|
Financial factors play part in nursing homes’ use of feeding tubes
by Scott J. Turner
Money may be at
the root of the common practice of inserting feeding tubes into nursing home
residents with end-stage dementia, even though the treatment neither delays death
nor improve quality of life in the patients.
That was one of
several chilling findings of a study published in the July 2 issue of the
Journal of the American Medical Association (JAMA). Four of the five authors of
the study are based in Brown’s Center for Gerontology and Health Care
Research.
Harvard and
Brown researchers analyzed 1999 records of 186, 835 patients with advanced
dementia living in more than 15,000 U.S. nursing homes. More than a third of
those residents had feeding tubes, with substantial variability in the practice
nationwide and even within states.
The researchers
associated several nursing home traits with higher use of feeding tubes in
patients with severe dementia. These included for-profit status, fewer
residents with do-not-resuscitate orders, lack of a special care unit for
dementia, no nurse practitioner or physician assistant on staff, higher
proportion of non-white residents, and urban location.
“A potential financial incentive
exists for nursing homes to tube-feed patients,” said lead author Susan
Mitchell, M.D., a researcher in the Research and Training Institute of Hebrew
Rehabilitation Center for Aged in Boston. It costs less in staff time to tube
feed rather than hand feed a patient, yet in many states, nursing homes receive
a higher reimbursement rate for a tube-fed patient, she said.
For the proper
care of patients with end-stage dementia, “you should first consider the
use of the labor-intensive task of hand feeding,” said Joan Teno, M.D.,
professor of community health and medicine and one of the study authors.
“Our bottom line is to provide directions such that the use of feeding
tubes are based on the informed preferences of nursing home residents or their
families.”
Instead of
health care driven by reimbursement, “we want incentives for medical
decisions that reflect informed preferences that weights the quality versus
quantity of life,” Teno said.
Last year in a
study published in JAMA, Teno and colleagues first described a striking state
variation in feeding-tube use in nursing home patients with severe dementia.
Previous research has shown that feeding-tube use does not improve quality of
life, prolong life or help with aspiration or pneumonia in those patients.
Patients at
end-stage dementia are unable to make their own decisions. This responsibility
often falls on their family members who must make choices on patients’
behalf, which can be very complicated and emotional.
“The problem is largely an
educational one,” Mitchell said. “End-of-life decision-making is very
difficult, especially when people are not adequately informed or supported.

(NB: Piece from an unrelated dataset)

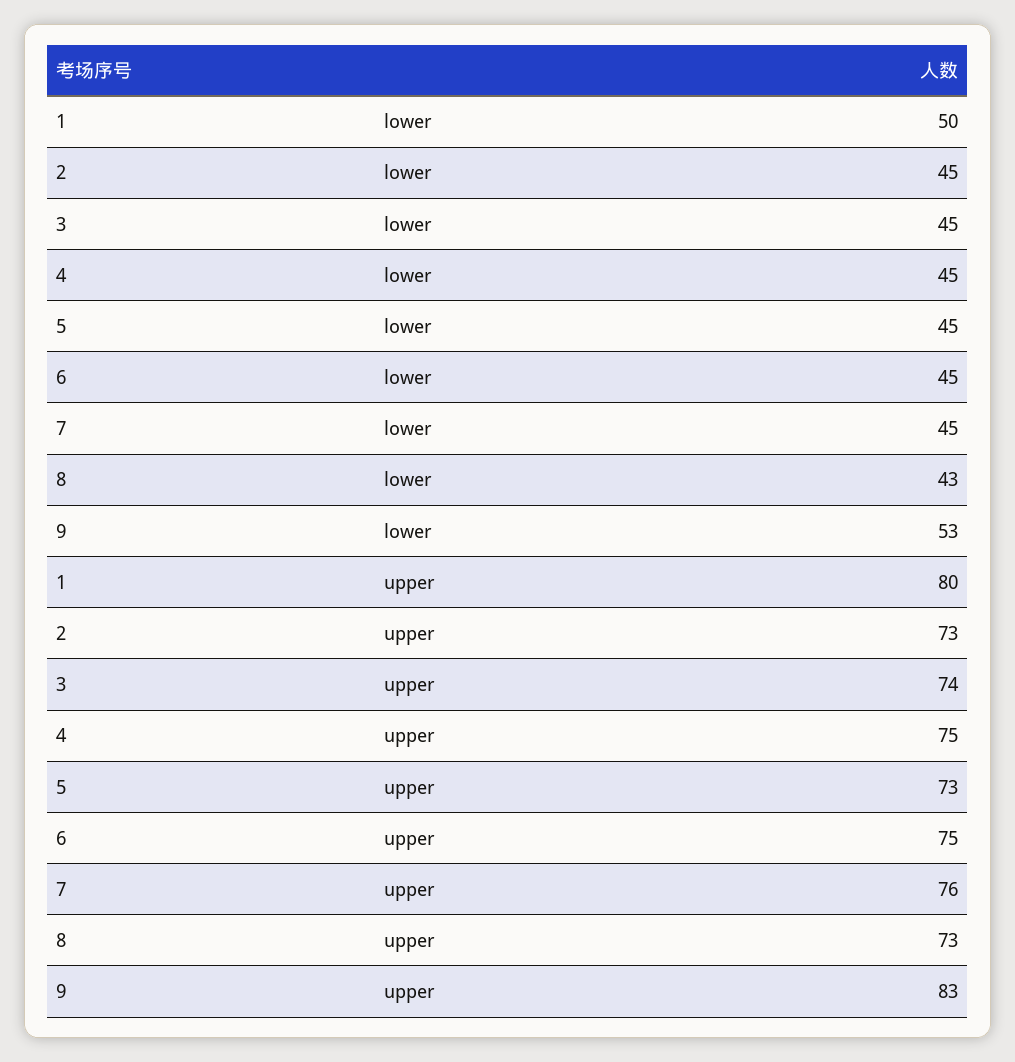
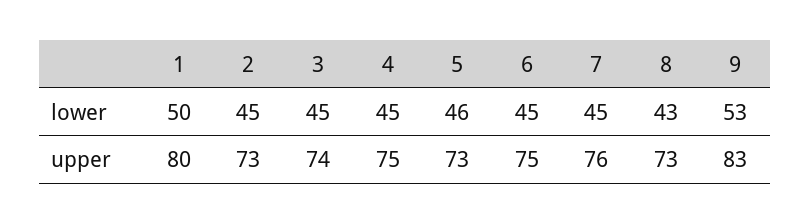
5, lower: 45 -> 46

Good decisions depend highly on the quality of counseling by health care
providers.”
Do-not-resuscitate
orders only reflect a choice not to be resuscitated in the event of a cardiac
or pulmonary arrest, but do not directly translate into requests to withhold
tube-feeding.
“It is likely that facilities with
higher rates of do-not-resuscitate orders are better at engaging families in
broader discussions about treatment preferences at the end of life,”
Mitchell said.
Indeed, fewer
feeding tubes are used in nursing homes “where there is a culture of
discussion and more writing of do-not-resuscitate orders,” suggesting a
greater degree of physicians willing to discuss end-of-life care, Teno said.
“It suggests that those facilities more likely make decisions based on
communication between physicians and patients and families. It comes down to
better communications.”
Despite the
fact that dementia is a terminal condition, it is often not perceived as such,
said Mitchell. Whether to focus on comfort or to attempt tube feeding is one of
the major dilemmas facing families, physicians and health care systems caring
for these patients. “Nursing homes are increasingly the site of death for
patients with advanced dementia and play a critical role in their end-of-life
care,” she said.
The study
findings are a chance for nursing home administrators and policymakers to
examine how changes at the facility level can influence the “questionable
practice” of tube feeding patients with advanced dementia, Mitchell said.
Senior author
of the study is Vincent Mor, professor and chair of the Department of Community
Health. The other Brown authors are undergraduate Glen Kabumoto and Jason Roy,
assistant professor of community health.